基本的には外回り業務は私の仕事だったのですが、たまに部長が「おれも行くけん」と同行することがありました。部長が同行しても、あまり戦力にならないというか、助手席で寝るだけなのであまり意味はありませんでした。日本海側をまわったとき、部長へのサービスで出雲大社に寄ったことがあります。私が大注連縄に小銭を投げて刺さるのを見ると「おれも」といい、30分近く繰り返していましたが結局できませんでした。

この部長と出張すると出張先で「学会」に出くわすことが多く、地方都市だとほとんどのホテルが関係者で埋まっており、ホテルが取れないケースがありました。部長は事前に宿泊先を予約することはなく、この日も予約はありませんでした。最終目的地を出雲市にしていたのですが学会で泊まれるところがなく、鳥取を超えて舞鶴まで行かなくてはなりませんでした、着いた時には既に午前3時を超えていました。
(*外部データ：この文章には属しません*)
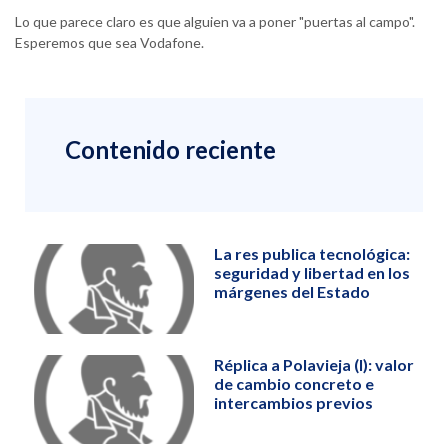
Lo que parece claro es que alguien va a poner "puertas al campo".
Esperemos que sea Vodafone.
Contenido reciente
La res publica tecnológica:
seguridad y libertad en los
márgenes del Estado
Réplica a Polavieja (I): valor
de cambio concreto e
intercambios previos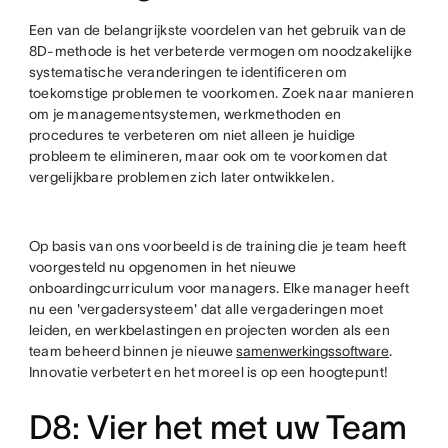
Een van de belangrijkste voordelen van het gebruik van de
8D-methode is het verbeterde vermogen om noodzakelijke
systematische veranderingen te identificeren om
toekomstige problemen te voorkomen. Zoek naar manieren
om je managementsystemen, werkmethoden en
procedures te verbeteren om niet alleen je huidige
probleem te elimineren, maar ook om te voorkomen dat
vergelijkbare problemen zich later ontwikkelen.
Op basis van ons voorbeeld is de training die je team heeft
voorgesteld nu opgenomen in het nieuwe
onboardingcurriculum voor managers. Elke manager heeft
nu een 'vergadersysteem' dat alle vergaderingen moet
leiden, en werkbelastingen en projecten worden als een
team beheerd binnen je nieuwe
samenwerkingssoftware
.
Innovatie verbetert en het moreel is op een hoogtepunt!
D8: Vier het met uw Team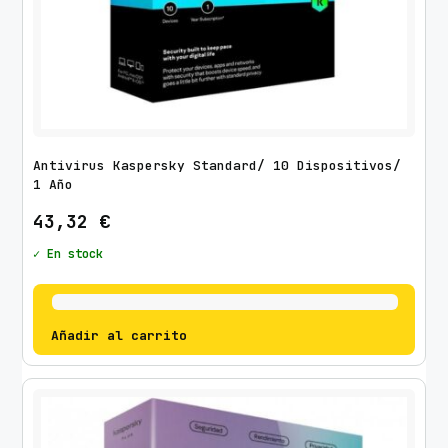
Antivirus Kaspersky Standard/ 10 Dispositivos/
1 Año
43,32
€
✓ En stock
Añadir al carrito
部長は四国の出身で、四国への出張にはよくついてきました。部長は「俺はここの出身やけん」と言うのが口癖で、カーナビを見ていると「俺が知っちょるけん良か」と言い、右だ左だと指図します。しかし、最終的にはナビ上では道路のないところを走っている状態になり、部長に尋ねると「10年以上前やけんな」と言い訳され。いいかげんと言えば、この上ありませんでした。

ある日、愛媛から高速道路に乗る手前で「代わろう」と珍しく部長が運転すると言い出しました。通常は1,000km以上私一人で運転するのですが、インター手前の一般道の路肩に車を止めて運転を交代しました。
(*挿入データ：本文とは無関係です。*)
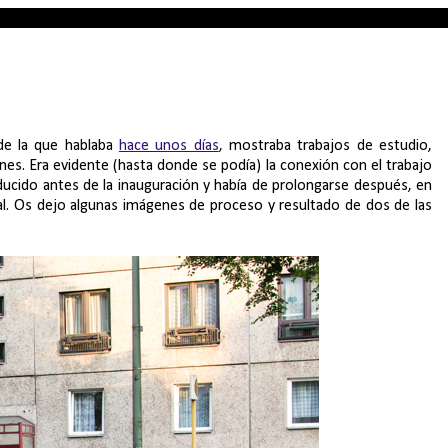
de la que hablaba
hace unos días
, mostraba trabajos de estudio,
es. Era evidente (hasta donde se podía) la conexión con el trabajo
roducido antes de la inauguración y había de prolongarse después, en
al. Os dejo algunas imágenes de proceso y resultado de dos de las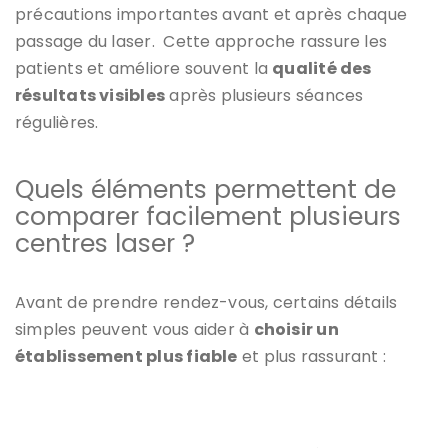
précautions importantes avant et après chaque
passage du laser. Cette approche rassure les
patients et améliore souvent la
qualité des
résultats visibles
après plusieurs séances
régulières.
Quels éléments permettent de
comparer facilement plusieurs
centres laser ?
Avant de prendre rendez-vous, certains détails
simples peuvent vous aider à
choisir un
établissement plus fiable
et plus rassurant :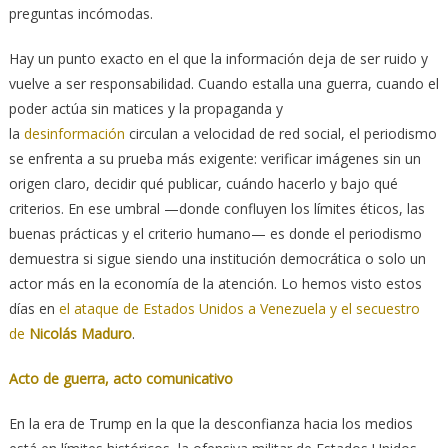
preguntas incómodas.
Hay un punto exacto en el que la información deja de ser ruido y
vuelve a ser responsabilidad. Cuando estalla una guerra, cuando el
poder actúa sin matices y la propaganda y
la
desinformación
circulan a velocidad de red social, el periodismo
se enfrenta a su prueba más exigente: verificar imágenes sin un
origen claro, decidir qué publicar, cuándo hacerlo y bajo qué
criterios. En ese umbral —donde confluyen los límites éticos, las
buenas prácticas y el criterio humano— es donde el periodismo
demuestra si sigue siendo una institución democrática o solo un
actor más en la economía de la atención. Lo hemos visto estos
días en
el ataque de Estados Unidos a Venezuela y el secuestro
de
Nicolás Maduro
.
Acto de guerra, acto comunicativo
En la era de Trump en la que la desconfianza hacia los medios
部長は満面の笑みでハンドルを握り「ここらへんは警察の多かけん、気をつけな」と私に注意を促し、インターに入って料金所を抜けると急に加速してどんどん飛ばし始めました、数百メーターしか進んでなかったのですがサイレンの音が近づいてきます。後ろを見るとパトカーが迫っていました。部長は泣きそうな顔で「な、気ばつけな!」というと速度を落として高速バスのバス亭への道へと入っていきました。停車後、部長はパトカーに呼ばれ違反切符を切られました。

部長は「イッパツ免停+キツイお説教」で小さくなって戻ってきました。それから四国内を私がひとりで運転したのは言うまでもありません、しかし、しばらくして違反のショックから復活した部長は間違った道案内を繰り返し、暇にまかせて鼻歌を歌い、地獄のような出張15,000kmでした。